### [Assignment]
Can you copy out every line of the records below without changing a single character?

### [Record set]
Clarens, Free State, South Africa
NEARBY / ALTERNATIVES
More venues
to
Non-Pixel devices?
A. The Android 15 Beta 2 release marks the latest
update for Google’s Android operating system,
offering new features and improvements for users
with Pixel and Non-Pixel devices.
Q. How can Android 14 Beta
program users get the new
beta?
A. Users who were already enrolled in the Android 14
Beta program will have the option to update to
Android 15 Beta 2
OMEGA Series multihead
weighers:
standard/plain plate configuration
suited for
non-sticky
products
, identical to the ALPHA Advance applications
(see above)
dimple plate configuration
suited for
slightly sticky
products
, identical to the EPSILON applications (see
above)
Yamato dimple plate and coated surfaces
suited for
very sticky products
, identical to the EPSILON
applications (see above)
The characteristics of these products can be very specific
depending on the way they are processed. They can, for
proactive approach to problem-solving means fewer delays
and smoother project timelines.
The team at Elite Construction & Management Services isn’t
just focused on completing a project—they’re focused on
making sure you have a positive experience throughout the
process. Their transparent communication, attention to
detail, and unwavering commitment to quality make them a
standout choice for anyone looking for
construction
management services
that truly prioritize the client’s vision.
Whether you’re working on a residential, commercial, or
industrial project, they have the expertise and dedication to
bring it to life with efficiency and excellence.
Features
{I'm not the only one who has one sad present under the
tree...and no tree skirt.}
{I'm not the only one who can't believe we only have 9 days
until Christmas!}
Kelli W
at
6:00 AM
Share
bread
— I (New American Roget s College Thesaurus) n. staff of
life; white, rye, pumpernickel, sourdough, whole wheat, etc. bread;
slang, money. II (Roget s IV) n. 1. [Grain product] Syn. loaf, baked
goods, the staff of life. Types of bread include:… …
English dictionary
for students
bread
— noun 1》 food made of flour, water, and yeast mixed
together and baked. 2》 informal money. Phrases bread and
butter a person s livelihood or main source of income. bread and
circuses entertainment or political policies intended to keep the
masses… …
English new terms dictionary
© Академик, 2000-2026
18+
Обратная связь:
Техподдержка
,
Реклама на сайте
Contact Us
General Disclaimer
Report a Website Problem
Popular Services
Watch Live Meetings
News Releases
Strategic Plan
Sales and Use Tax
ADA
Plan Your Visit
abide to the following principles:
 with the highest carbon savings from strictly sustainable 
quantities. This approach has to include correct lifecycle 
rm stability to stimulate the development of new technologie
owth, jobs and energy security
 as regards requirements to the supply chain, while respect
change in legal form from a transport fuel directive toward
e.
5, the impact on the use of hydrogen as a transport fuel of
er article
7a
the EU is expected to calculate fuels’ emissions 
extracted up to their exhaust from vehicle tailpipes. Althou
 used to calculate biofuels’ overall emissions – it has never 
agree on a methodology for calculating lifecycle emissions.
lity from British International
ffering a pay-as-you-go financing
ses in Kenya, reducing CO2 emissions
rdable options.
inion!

### [Problem solution]
Clarens, Free State, South Africa
NEARBY / ALTERNATIVES
More venues
to
Non-Pixel devices?
A. The Android 15 Beta 2 release marks the latest
update for Google’s Android operating system,
offering new features and improvements for users
with Pixel and Non-Pixel devices.
Q. How can Android 14 Beta
program users get the new
beta?
A. Users who were already enrolled in the Android 14
Beta program will have the option to update to
Android 15 Beta 2
OMEGA Series multihead
weighers:
standard/plain plate configuration
suited for
non-sticky
products
, identical to the ALPHA Advance applications
(see above)
dimple plate configuration
suited for
slightly sticky
products
, identical to the EPSILON applications (see
above)
Yamato dimple plate and coated surfaces
suited for
very sticky products
, identical to the EPSILON
applications (see above)
The characteristics of these products can be very specific
depending on the way they are processed. They can, for
proactive approach to problem-solving means fewer delays
and smoother project timelines.
The team at Elite Construction & Management Services isn’t
just focused on completing a project—they’re focused on
making sure you have a positive experience throughout the
process. Their transparent communication, attention to
detail, and unwavering commitment to quality make them a
standout choice for anyone looking for
construction
management services
that truly prioritize the client’s vision.
Whether you’re working on a residential, commercial, or
industrial project, they have the expertise and dedication to
bring it to life with efficiency and excellence.
Features
{I'm not the only one who has one sad present under the
tree...and no tree skirt.}
{I'm not the only one who can't believe we only have 9 days
until Christmas!}
Kelli W
at
6:00 AM
Share
bread
— I (New American Roget s College Thesaurus) n. staff of
life; white, rye, pumpernickel, sourdough, whole wheat, etc. bread;
slang, money. II (Roget s IV) n. 1. [Grain product] Syn. loaf, baked
goods, the staff of life. Types of bread include:… …
English dictionary
for students
bread
— noun 1》 food made of flour, water, and yeast mixed
together and baked. 2》 informal money. Phrases bread and
butter a person s livelihood or main source of income. bread and
circuses entertainment or political policies intended to keep the
masses… …
English new terms dictionary
© Академик, 2000-2026
18+
Обратная связь:
Техподдержка
,
Реклама на сайте
Contact Us
General Disclaimer
Report a Website Problem
Popular Services
Watch Live Meetings
News Releases
Strategic Plan
Sales and Use Tax
ADA
Plan Your Visit
abide to the following principles:
 with the highest carbon savings from strictly sustainable 
quantities. This approach has to include correct lifecycle 
rm stability to stimulate the development of new technologie
owth, jobs and energy security
 as regards requirements to the supply chain, while respect
change in legal form from a transport fuel directive toward
e.
5, the impact on the use of hydrogen as a transport fuel of
er article
7a
the EU is expected to calculate fuels’ emissions 
extracted up to their exhaust from vehicle tailpipes. Althou
 used to calculate biofuels’ overall emissions – it has never 
agree on a methodology for calculating lifecycle emissions.
lity from British International
ffering a pay-as-you-go financing
ses in Kenya, reducing CO2 emissions
rdable options.
inion!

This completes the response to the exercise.